The panel featured some of the nation’s top clinicians and scientists who have dissented from the mainstream narrative regarding the pandemic. But, almost as notable was the list of dignitaries who were invited but declined to attend, including CDC Director Rachel Walensky, Acting FDA Commissioner Janet Woodcock, former NIH Director Francis Collins, former FDA Director Scott Gottlieb (who now serves on the board of Pfizer), and — last but not least — NIAID Director and Chief Medical Advisor to the President of the United States, Anthony Fauci.
The discussion was scheduled to run between 9:00 AM to noon but in fact continued long after that and included a wide range of topics, including covid vaccines, vaccine mandates, lockdowns, and masks, but it centered mainly around the suppression of safe and effective early-stage treatment for COVID-19.
Peter McCullough, former Vice Chief of Internal Medicine at Baylor University Medical Center, noted that we are two years into this pandemic, and not a single hospital in America has become a center of excellence for early treatment of COVID-19. Critical care expert Pierre Kory told the panel “We have a number of safe and effective treatments. Almost all are readily available generics.” He had especially high praise for ivermectin, declaring “That medicine had been shown literally to solve the pandemic in numerous regions of the world,” resulting in dramatic declines in the rates of hospitalizations and deaths in Mexico, Argentina, Brasil, India, and elsewhere. Ophthalmologist Richard Urso, who rose to national prominence for his advocacy of hydroxychloroquine for early-stage treatment of COVID-19, decried the therapeutic nihilism that has become the standard of care in the treatment of the covid, asking rhetorically “It’s an inflammatory disease — why would you not treat inflammation?”
PhD biomedical researcher Christina Parks noted the lack of early home treatment has hit the African-American community especially hard:
We need to have vitamin D sufficiency. We need to have hydroxychloroquine. Not only is it anti-inflammatory, but it actually modulates many of the predispositions for diabetes and hypertension that African-Americans suffer from. So regardless of the fact that it is used to prevent viral replication and things like that, it can actually modulate the predispositions. So why wouldn’t you want to give it, in order to stabilize things like blood sugar levels, in order to stabilize inflammation?
Dr. McCullough concurred, noting that COVID-19 mortality rates for African Americans is double that of the general population, and that most of the deaths occur in hospital.
Paul Marik, former chair of the Division of Pulmonary and Critical Care Medicine at Eastern Virginia Medical School, noted that the NIH guidelines endorse only low-dose dexamethasone along with Remdesevir for the treatment of COVID-19. He added that while two studies performed by the drug’s manufacturer showed it saves lives, four other high-quality other studies showed Remdesevir actually increased the risk of renal failure and death, and by contrast, twenty-five high quality studies have shown that ivermectin reduces the death rate by twenty-six percent.

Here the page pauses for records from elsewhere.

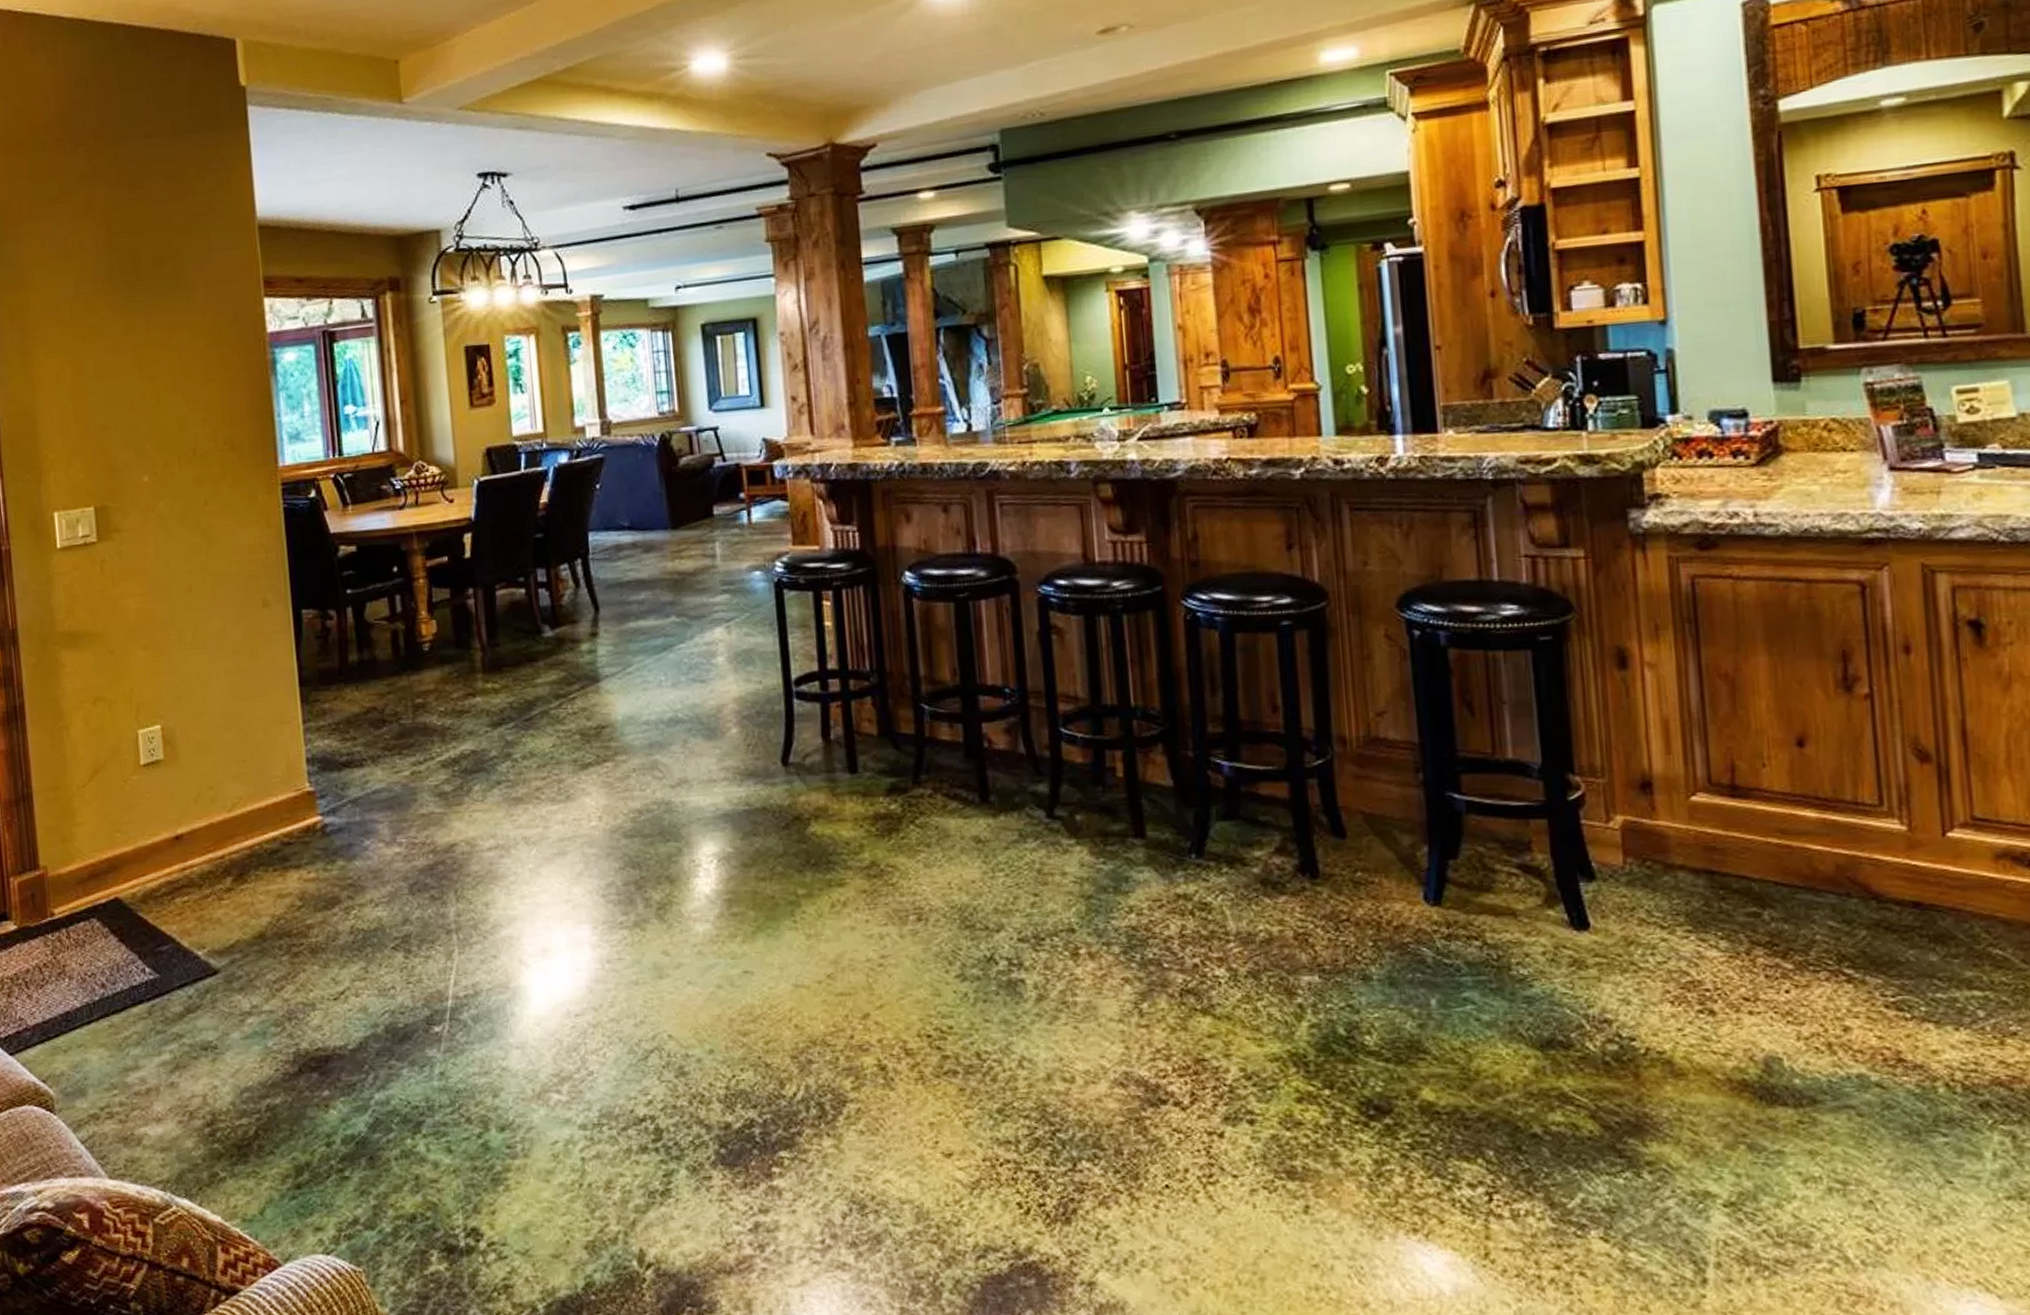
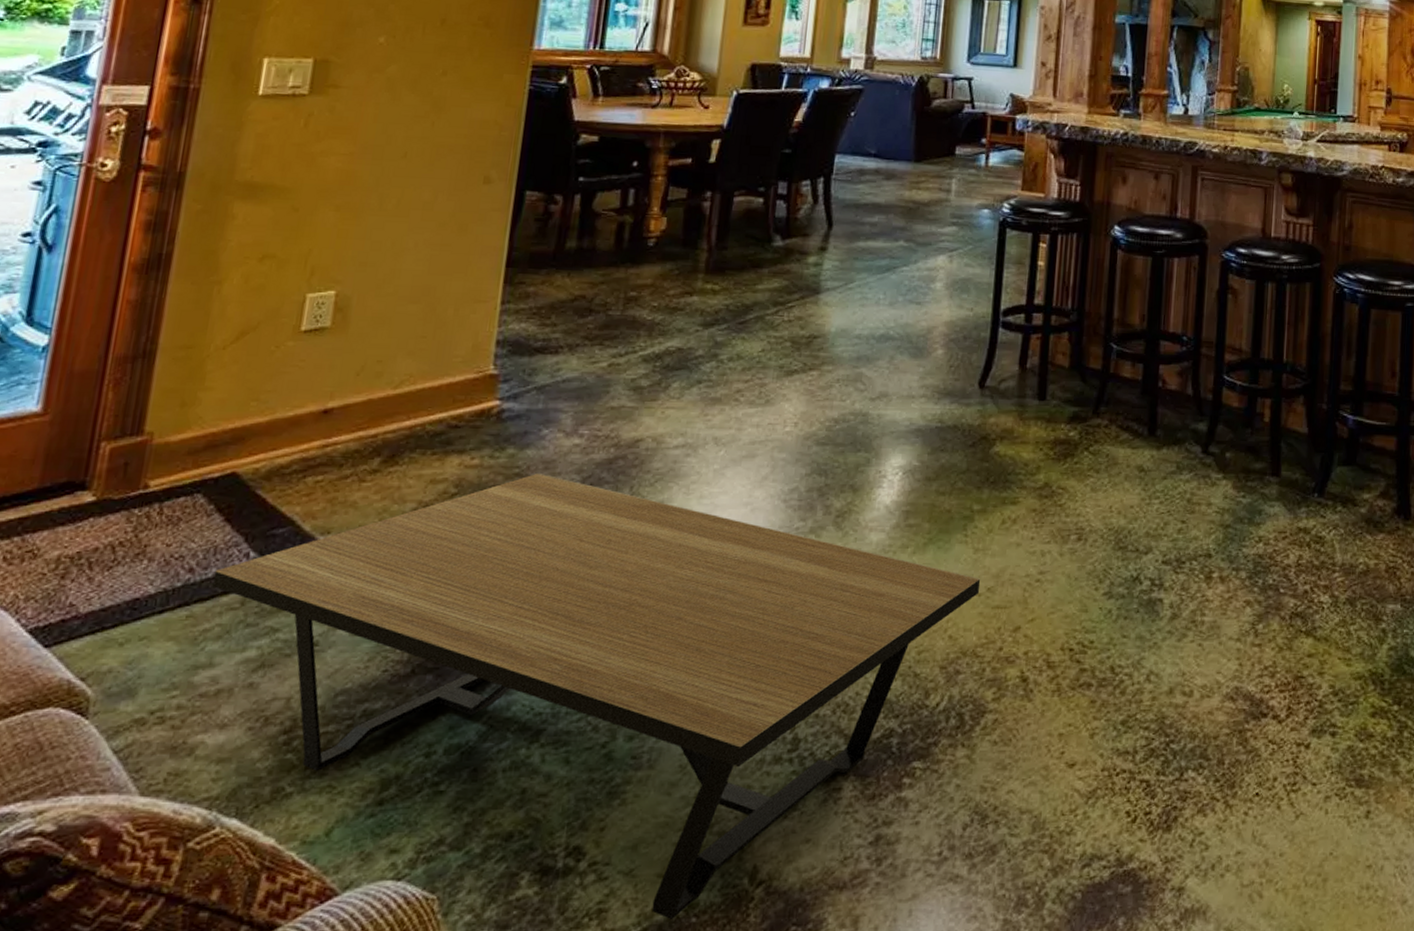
coffee table: none [121,882,820,1298] -> present [212,472,981,921]

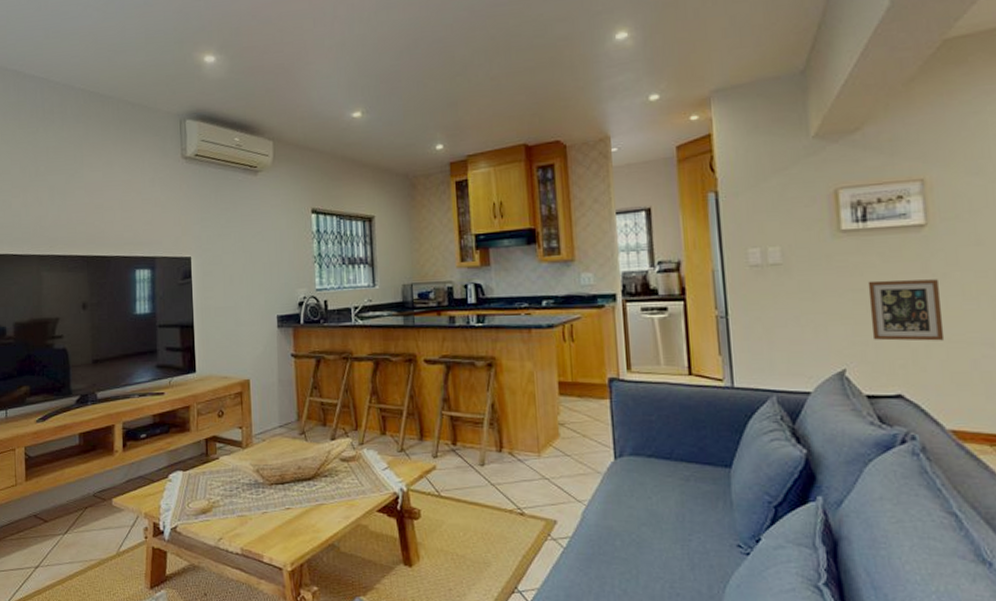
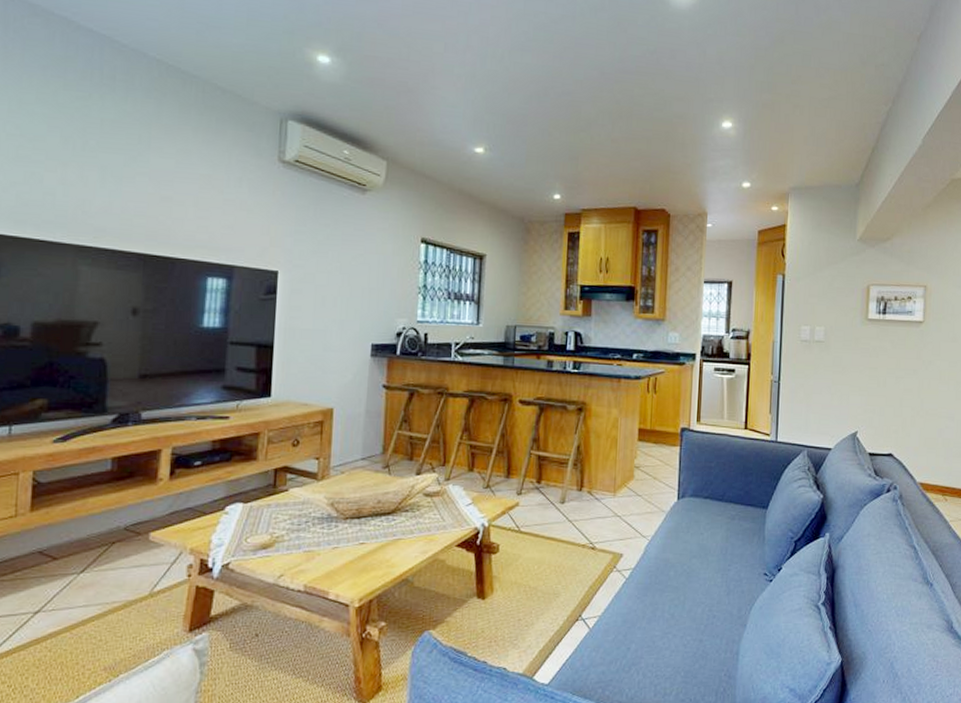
picture frame: present [867,279,945,341] -> none [878,362,926,413]

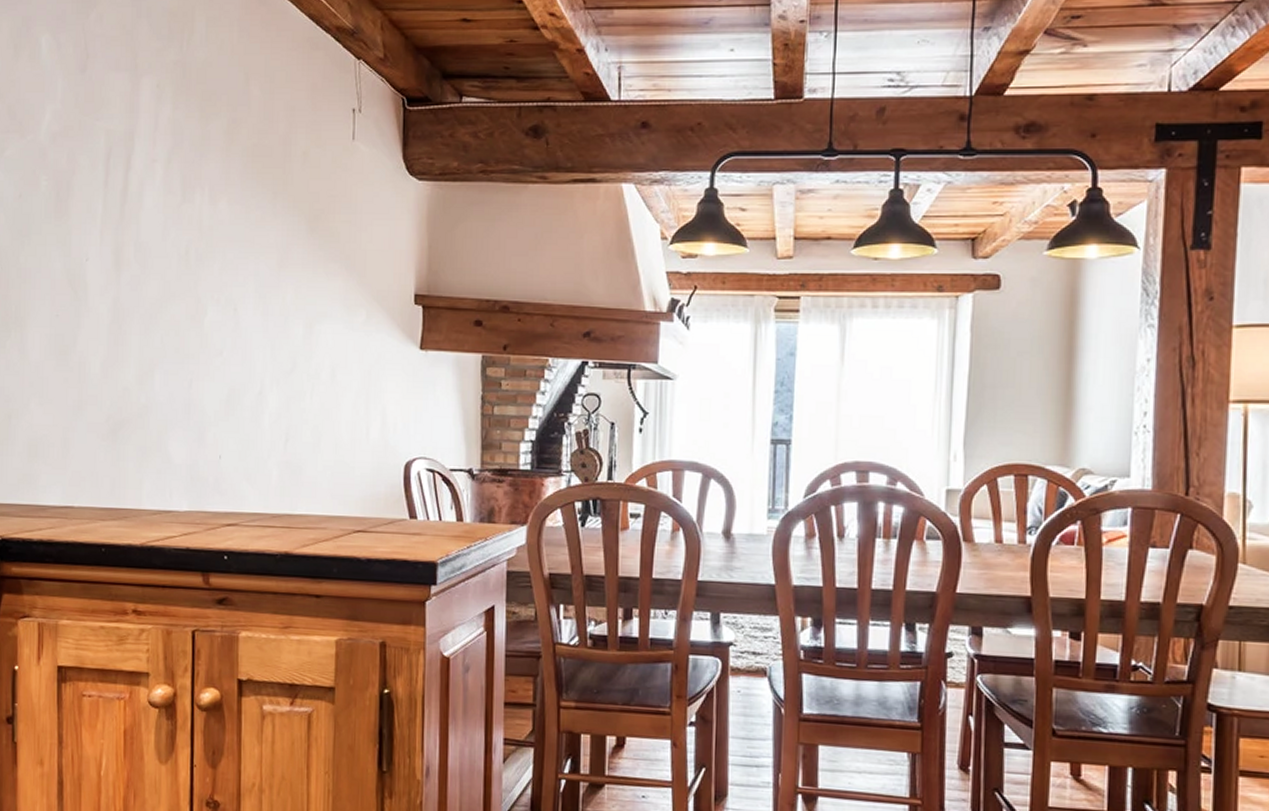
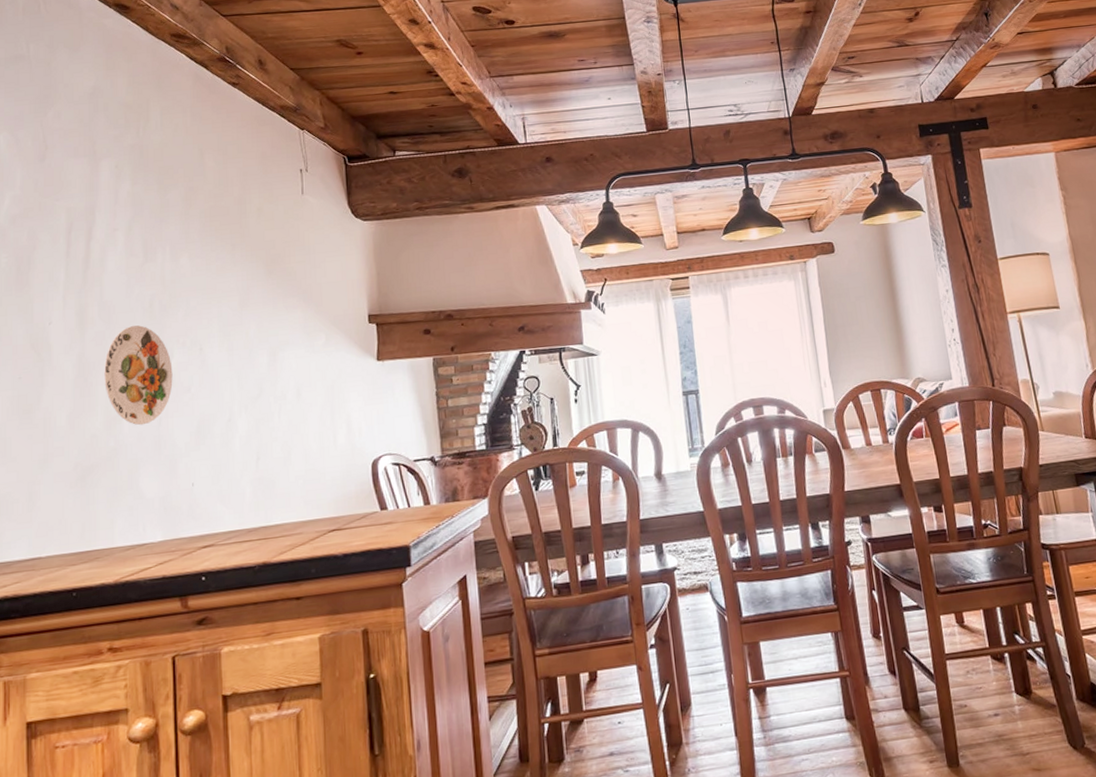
decorative plate: none [138,272,206,385] -> present [104,325,173,426]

Dr. Marik went on to state that hospitals receive an extra twenty percent reimbursement for patients given the drug, and that the price tag for single course of Remdesevir can approach three thousand dollars, while that for ivermectin is just pennies.
“What is happening is completely unprecedented” Dr. Marik averred. “I had to stand by and watch people die.” His refused to go on doing so, but his refusal came at a high price, exacted by a medical establishment for whom therapeutic nihilism for this condition has become received wisdom. His voice breaking, he told the audience “My hospital privileges were suspended — ignoring the fact that under my care, mortality was fifty percent of that of my colleagues.”
Dr. Parks also paid a high price, but in a different way. Her father came down with the covid, and he was being successfully treated at home. But then the oxygen machine malfunctioned, and he was taken to the hospital where they succeeded in restoring his blood oxygen levels. Unfortunately, they also took him off the anti-inflammatory medication he had been given, and his condition underwent a steep decline. He died, just three days before his daughter addressed the nation on the subject of COVID-19.